In response to the devastating effects of Tropical Storm Irene in 2011, the Ausable River Association is leading an effort to enhancing flood resilience and stream health in the East Branch of the Ausable River. Read the details and mission of the project in the news release below:
The Ausable River Association (AsRA) and its partners will lead a $1.1 million effort to restore flood resilience and stream health to the East Branch of the Ausable River in the Town of Jay. Ecosystem Planning and Restoration of Maryland, Erik Sandblom PC, and Fitzgerald Environmental Associates, both from Vermont, teamed up with AsRA in the successful bid for this project.

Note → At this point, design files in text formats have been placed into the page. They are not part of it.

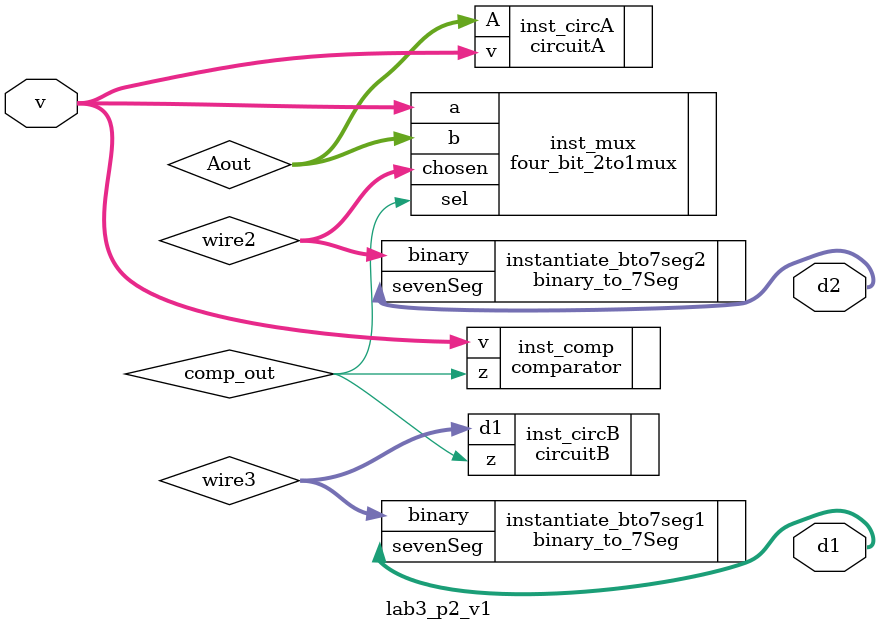
<source format=v>
module lab3_p2_v1 (v, d1, d2);
    input [3:0] v; 
	output [6:0] d1, d2; 
	
	//Add any required intermediate wires here
	wire [3:0] Aout, wire2, wire3;
	wire comp_out;
	
	circuitA inst_circA(
		.v(v),
		.A(Aout)
	);
	
	comparator inst_comp(
		.v(v),
		.z(comp_out)
	);
	
	circuitB inst_circB(
		.z(comp_out),
		.d1(wire3)
	);
	
	four_bit_2to1mux inst_mux(
		.sel(comp_out),
		.a(v),
		.b(Aout),
		.chosen(wire2)
	);
	
		binary_to_7Seg instantiate_bto7seg1(
		.binary(wire3),
		.sevenSeg(d1)
	);
	
	binary_to_7Seg instantiate_bto7seg2(
		.binary(wire2),
		.sevenSeg(d2)
	);
	
endmodule
</source>
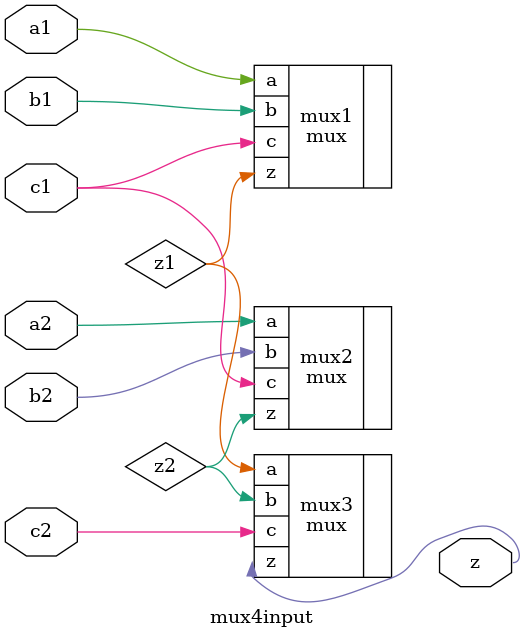
<source format=v>
`timescale 1ns/1ps

module mux4input(
	input a1,
	input b1,
	input a2,
	input b2,
	input c1,
	input c2,
	output wire z
);

	wire z1;
	wire z2;

	mux  mux1(
		.a(a1),
		.b(b1),
		.c(c1),
		.z(z1)
	);

	mux  mux2(
		.a(a2),
                .b(b2),
                .c(c1),
                .z(z2)
	);

	mux  mux3(
                .a(z1),
                .b(z2),
                .c(c2),
                .z(z)
        );

endmodule

</source>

Additional expertise is being provided by the U.S. Fish and Wildlife Service and Trout Unlimited, Adirondack Chapter.
Funds for the project were awarded to the Town after Tropical Storm Irene and are administered by the Governor’s Office of Storm Recovery.
The East Branch restoration team will use field data, hydrologic and geomorphic models, guidance from the Town government, and input from Jay residents and business owners to develop a comprehensive plan for flood resilience for the East Branch in the Town of Jay. The plan will include conceptual designs of all identified stream and floodplain projects and a scoring matrix for ranking them. This work will be completed by 2019. Two to five of the highest ranking projects will be fully designed, with construction scheduled to start in the summer of 2019. Collection of technical data describing the current state of the river and its floodplain has already begun.
“The Town of Jay is a leader in applying tested stream restoration science in its efforts to protect the community and restore the Ausable River’s East Branch,” notes Kelley Tucker, AsRA’s Executive Director. “We’ve worked side by side with the town highway crew to replace undersized culverts on Nugent and Jay Mountain Roads. These projects revealed the value of stream restoration as a tool to protect local roads, reducing maintenance costs, and improving stream water quality and habitat.”
“Our priorities after the devastation of Irene were clear: to evaluate and remove the deteriorating Rome Dam, repair the water infrastructure of Au Sable Forks, and start restoring the East Branch in a way that makes it resilient and healthy while protecting town infrastructure,” says Archie Depo, Jay’s Supervisor. “We’ve found the right team to work with our community.”
The Ausable’s East Branch runs through the three hamlets of the Town of Jay. Residents rely on the Ausable watershed for drinking water, recreation, and as a driver for their economy. In 2011, Tropical Storm Irene exposed longstanding vulnerabilities in the river’s capacity to move sediment efficiently. In a healthy river, a typical spring flood moves small sediment efficiently to floodplains and sorts larger materials along its bed and banks. But in a destabilized stream, such as portions of the East Branch today, the same flood scours banks, fills delicate pool habitats with sand, piles cobble in shallow riffles, and cuts off access to floodplains. This restoration effort begins the healing of the East Branch, creating resilience for local communities and a healthy river that can better support recreational uses and habitat.